| TEXTO DE PÁGINA |
•••

Conviene recalcar ese designio de la Providencia que guarda consonancia con el origen: Varón y mujer los creó (Gn 1, 27). Quien recibe el anuncio del ángel no es una virgen célibe, sino prometida. Un hecho que dista mucho de ser anodino. Dios quiso que una mujer prometida a un hombre fuese la madre de su Hijo: María comprometida con el deseo de José. No es una cuestión de partenogénesis o de reproducción asexual. La gracia no destruye la naturaleza. Es imposible que el deseo humano no esté asumido por la fecundidad divina. El Hijo, precisamente porque es el Verbo y no puede renegar del orden de su creación, es necesariamente, como hombre, fruto del amor entre un hombre y una mujer.
5. En este sentido los evangelios recurren a todos los ingredientes de los grandes amores bíblicos. En primer lugar, los ángeles. En la Biblia, los ángeles son promotores de la carne. Cuando Abrahán envía a su siervo Eleazar a Aram con diez camellos para buscarle esposa a Isaac, sabiendo que esos diez camellos no serán suficientes, le asegura: Él enviará a su ángel delante de ti (Gn 24, 7). Durante su huida a Betel, antes de conocer a su amada Raquel, Jacob ve en un sueño —igual que José de Nazaret— a los ángeles de Dios subiendo y bajando (y no bajando y subiendo, lo que da a entender que los ángeles están íntimamente ligados a la tierra; que desde aquí se elevan como el incienso para volver a descender como el rocío —Gn 28, 12—).
Recordemos también al ángel Rafael, que guía a Tobías hasta Sara; al ángel del Señor que anuncia a la mujer de Manóaj el nacimiento de Sansón —Concebirás y darás a luz un hijo, le dice (Jc 13, 3), igual que Gabriel a María—; al Señor de los ejércitos celestiales invocado por Ana antes de unirse a Elcaná para concebir por fin a Samuel —Mi corazón exulta en el Señor, proclamará después de ser escuchada (1S 2, 1), igual que María ante Isabel—. En la vida sexual de Abrahán los mensajeros divinos hacen constantemente de carabinas. El ángel del Señor le dice a la esclava Agar: He aquí que estás encinta y darás a luz un hijo; le llamarás Ismael (Gn 16, 11). Luego el Eterno se manifiesta por medio de tres seres con forma humana entre las encinas de Mambré (aquí los ángeles se unen a los árboles: unos y otros, la savia y el sueño, se ponen de acuerdo para ayudar a Abrahán a cumplir el primer mandato: Creced, multiplicaos); y esos tres ángeles suscitan las risas de Sara cuando le dicen que se unirá a su marido y tendrá un hijo pese a su edad avanzada.
6. Donde hay ángeles no existe el angelismo: basta que aparezcan para que un hombre conozca a una mujer y su unión se vuelva fecunda. Su presencia entre María y José —bien en un sueño, bien en un anuncio— hace su relación aún más sensible y apasionada.

•••

| REGISTROS SIN PROCESAR |
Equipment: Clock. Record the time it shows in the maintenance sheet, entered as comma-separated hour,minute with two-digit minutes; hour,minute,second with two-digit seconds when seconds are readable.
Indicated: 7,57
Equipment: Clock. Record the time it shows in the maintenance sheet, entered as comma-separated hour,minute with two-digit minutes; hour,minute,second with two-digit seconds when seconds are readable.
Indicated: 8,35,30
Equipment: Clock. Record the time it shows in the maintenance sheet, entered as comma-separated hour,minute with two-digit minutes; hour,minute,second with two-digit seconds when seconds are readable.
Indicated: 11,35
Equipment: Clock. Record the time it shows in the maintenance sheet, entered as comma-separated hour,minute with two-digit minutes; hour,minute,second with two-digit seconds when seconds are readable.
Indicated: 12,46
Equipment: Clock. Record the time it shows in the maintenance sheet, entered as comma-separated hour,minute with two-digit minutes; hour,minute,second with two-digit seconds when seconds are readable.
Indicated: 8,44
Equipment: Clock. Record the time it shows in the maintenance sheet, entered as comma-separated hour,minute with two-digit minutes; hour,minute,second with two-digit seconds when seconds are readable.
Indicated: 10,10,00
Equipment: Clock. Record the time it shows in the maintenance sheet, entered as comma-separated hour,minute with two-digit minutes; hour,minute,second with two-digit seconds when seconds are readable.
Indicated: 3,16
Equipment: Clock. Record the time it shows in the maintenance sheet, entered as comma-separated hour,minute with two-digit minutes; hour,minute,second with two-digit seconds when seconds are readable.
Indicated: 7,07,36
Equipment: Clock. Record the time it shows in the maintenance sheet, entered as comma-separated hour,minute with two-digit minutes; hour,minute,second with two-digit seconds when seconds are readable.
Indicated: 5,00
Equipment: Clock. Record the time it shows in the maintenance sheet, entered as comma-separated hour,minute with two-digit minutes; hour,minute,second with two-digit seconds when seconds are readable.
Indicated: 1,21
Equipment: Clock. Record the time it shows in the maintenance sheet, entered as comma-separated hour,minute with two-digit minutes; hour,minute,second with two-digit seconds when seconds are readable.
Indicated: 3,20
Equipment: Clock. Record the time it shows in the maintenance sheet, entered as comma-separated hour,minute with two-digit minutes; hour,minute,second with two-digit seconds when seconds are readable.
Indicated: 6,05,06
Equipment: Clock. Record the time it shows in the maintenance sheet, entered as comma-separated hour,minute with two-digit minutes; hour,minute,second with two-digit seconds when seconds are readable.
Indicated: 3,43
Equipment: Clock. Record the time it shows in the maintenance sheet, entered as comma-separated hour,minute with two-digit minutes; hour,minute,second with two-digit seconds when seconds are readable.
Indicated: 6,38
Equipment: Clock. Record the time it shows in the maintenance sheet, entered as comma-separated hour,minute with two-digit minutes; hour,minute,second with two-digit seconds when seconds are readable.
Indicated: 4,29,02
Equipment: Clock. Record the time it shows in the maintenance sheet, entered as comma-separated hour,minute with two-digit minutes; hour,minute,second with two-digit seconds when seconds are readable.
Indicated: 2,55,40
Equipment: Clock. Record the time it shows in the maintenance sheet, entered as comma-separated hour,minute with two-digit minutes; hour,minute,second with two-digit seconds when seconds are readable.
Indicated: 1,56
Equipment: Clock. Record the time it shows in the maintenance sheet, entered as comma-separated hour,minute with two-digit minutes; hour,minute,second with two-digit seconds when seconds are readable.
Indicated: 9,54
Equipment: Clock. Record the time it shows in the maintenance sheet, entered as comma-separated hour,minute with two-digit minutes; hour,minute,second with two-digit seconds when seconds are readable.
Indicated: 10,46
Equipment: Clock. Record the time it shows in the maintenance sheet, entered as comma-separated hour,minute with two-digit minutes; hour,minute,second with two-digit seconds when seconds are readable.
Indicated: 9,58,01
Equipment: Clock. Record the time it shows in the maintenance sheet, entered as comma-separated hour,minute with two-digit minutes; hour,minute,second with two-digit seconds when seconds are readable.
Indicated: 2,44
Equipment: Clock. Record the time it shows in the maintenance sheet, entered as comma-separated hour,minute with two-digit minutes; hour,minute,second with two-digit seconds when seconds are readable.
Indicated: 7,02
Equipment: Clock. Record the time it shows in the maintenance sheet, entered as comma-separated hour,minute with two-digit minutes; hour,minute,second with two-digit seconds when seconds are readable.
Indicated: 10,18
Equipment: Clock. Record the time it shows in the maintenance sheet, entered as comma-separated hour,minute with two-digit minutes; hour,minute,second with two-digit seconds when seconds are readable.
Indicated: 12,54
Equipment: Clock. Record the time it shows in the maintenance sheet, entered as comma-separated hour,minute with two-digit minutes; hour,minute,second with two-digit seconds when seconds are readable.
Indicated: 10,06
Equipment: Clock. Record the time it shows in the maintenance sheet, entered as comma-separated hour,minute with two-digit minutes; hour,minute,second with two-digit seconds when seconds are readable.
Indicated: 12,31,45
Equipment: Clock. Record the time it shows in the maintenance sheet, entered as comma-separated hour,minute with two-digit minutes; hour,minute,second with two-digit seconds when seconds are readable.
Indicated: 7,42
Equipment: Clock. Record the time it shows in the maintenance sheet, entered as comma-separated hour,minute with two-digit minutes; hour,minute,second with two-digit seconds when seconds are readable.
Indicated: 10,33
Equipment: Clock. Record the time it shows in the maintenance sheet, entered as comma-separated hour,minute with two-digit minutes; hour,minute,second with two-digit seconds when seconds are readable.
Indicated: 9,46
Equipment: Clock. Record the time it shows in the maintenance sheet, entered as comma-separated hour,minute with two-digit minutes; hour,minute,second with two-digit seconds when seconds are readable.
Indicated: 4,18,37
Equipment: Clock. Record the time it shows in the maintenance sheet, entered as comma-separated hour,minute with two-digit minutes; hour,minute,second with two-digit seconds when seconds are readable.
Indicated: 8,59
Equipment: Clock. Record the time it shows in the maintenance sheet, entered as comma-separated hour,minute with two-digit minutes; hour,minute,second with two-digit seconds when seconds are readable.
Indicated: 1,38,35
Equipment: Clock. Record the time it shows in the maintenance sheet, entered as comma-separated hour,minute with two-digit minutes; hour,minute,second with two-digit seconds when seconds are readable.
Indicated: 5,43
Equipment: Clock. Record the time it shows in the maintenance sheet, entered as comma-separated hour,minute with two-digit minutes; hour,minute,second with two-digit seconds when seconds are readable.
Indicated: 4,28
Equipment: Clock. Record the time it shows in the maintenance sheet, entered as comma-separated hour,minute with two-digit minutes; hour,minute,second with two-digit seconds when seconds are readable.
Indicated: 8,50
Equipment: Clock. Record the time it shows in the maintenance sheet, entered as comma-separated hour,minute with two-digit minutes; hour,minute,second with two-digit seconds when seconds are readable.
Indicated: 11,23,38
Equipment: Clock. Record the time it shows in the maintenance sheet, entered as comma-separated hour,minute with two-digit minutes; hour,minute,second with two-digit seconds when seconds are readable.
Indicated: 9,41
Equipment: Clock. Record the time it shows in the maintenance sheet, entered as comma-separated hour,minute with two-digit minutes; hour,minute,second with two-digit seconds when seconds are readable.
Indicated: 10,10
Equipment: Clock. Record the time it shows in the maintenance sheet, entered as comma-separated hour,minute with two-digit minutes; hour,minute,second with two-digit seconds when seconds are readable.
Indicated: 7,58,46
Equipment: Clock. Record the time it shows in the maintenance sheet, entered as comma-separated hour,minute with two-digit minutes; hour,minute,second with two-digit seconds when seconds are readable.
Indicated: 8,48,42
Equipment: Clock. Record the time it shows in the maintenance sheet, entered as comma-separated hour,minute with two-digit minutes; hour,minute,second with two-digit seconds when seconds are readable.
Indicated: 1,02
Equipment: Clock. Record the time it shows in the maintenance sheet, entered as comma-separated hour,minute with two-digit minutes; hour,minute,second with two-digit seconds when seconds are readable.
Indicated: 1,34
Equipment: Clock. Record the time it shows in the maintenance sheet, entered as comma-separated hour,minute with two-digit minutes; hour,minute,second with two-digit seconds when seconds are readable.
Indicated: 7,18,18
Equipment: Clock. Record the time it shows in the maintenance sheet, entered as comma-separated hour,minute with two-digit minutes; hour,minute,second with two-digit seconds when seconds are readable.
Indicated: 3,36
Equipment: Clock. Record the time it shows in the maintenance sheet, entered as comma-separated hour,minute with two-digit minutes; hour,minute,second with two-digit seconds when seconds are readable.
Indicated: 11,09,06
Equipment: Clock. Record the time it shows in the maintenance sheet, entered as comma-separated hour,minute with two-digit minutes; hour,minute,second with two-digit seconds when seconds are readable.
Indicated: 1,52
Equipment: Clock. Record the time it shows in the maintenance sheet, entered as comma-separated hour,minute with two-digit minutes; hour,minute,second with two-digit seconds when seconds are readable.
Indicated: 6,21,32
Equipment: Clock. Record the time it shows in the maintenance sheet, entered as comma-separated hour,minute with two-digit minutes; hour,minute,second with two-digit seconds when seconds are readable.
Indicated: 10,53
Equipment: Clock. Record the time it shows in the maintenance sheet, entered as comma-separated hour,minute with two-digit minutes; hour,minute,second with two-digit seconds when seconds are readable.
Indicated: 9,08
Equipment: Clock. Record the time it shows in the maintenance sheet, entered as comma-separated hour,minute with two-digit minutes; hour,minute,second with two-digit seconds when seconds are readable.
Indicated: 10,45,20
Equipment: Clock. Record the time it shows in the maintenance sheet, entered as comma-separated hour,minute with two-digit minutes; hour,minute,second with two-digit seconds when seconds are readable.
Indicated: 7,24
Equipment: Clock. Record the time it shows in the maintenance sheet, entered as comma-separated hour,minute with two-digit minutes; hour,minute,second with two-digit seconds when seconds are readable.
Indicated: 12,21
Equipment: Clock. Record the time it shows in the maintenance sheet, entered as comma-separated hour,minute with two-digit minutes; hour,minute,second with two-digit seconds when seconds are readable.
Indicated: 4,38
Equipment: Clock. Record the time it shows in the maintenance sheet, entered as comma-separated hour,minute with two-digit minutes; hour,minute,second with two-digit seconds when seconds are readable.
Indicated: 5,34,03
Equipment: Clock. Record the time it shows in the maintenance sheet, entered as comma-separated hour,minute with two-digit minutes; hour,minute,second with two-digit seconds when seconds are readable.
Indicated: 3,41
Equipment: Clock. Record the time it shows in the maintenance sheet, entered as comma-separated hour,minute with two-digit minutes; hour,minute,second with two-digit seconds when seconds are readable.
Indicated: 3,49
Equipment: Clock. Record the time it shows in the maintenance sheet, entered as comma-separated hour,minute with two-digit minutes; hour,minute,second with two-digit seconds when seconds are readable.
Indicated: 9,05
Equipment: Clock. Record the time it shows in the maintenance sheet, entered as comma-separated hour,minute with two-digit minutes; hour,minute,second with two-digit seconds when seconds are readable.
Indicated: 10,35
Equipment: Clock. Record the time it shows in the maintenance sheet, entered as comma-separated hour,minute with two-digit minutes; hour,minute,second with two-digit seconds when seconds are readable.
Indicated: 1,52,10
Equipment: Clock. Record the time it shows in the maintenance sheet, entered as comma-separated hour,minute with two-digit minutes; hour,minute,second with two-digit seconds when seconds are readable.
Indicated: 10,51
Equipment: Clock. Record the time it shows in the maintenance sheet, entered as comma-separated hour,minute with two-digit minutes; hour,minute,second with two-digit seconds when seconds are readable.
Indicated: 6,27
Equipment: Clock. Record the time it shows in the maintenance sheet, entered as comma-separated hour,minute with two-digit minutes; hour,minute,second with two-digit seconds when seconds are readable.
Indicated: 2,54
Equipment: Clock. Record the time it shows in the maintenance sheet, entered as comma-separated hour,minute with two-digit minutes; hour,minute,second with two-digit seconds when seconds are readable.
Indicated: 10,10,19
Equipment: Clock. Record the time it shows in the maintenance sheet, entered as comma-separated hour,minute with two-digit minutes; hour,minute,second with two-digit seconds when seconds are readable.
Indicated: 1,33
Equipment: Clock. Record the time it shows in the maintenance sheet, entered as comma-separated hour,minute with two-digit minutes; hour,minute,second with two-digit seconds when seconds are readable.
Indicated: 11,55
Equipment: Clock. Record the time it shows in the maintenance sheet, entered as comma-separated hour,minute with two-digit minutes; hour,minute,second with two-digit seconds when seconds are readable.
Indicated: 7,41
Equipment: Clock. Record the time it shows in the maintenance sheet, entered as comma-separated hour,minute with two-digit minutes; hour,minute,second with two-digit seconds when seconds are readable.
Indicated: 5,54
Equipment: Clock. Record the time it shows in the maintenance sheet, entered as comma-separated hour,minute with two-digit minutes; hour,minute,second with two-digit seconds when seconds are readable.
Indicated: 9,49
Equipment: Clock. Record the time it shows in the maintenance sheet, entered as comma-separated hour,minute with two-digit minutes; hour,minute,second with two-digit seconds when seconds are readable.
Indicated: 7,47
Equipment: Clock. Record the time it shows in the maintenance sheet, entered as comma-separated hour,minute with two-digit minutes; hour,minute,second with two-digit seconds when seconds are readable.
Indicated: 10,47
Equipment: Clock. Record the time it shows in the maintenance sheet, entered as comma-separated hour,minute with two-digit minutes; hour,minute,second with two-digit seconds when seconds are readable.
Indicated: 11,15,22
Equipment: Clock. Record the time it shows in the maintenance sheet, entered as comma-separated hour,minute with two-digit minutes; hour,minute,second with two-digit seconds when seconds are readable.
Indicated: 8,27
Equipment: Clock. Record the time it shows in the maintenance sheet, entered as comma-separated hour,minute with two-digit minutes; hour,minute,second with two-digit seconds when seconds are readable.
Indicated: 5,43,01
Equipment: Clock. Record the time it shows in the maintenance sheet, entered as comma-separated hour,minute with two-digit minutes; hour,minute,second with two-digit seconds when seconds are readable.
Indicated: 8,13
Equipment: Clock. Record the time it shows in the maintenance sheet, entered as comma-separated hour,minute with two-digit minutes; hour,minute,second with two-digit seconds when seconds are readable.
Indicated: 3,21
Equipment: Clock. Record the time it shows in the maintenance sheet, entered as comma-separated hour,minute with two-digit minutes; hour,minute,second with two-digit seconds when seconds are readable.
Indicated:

•••

| EJERCICIO |
Prosigue el texto sobre los ángeles y el amor entre María y José a partir de su última oración. Los registros provienen de una fuente distinta.

| RESPUESTA DEL EJERCICIO |
Evidentemente, aquí se da un paso al límite. Las mujeres del Antiguo Testamento eran estériles; la mujer del Nuevo es virgen. En su día se trataba de hacer ver que el hijo es un don de Dios, antes que un producto biológico; ahora se trata de Dios mismo hecho hijo. Lo que no deja de ser una realidad que, teniendo su origen en el Espíritu, es también auténticamente carnal.
Aún nos queda saber qué significa la carne, más allá de la fisiología. Aún nos queda reflexionar, en un caso que es excepcional, sobre una unión no fisiológica y, sin embargo, mucho más carnal.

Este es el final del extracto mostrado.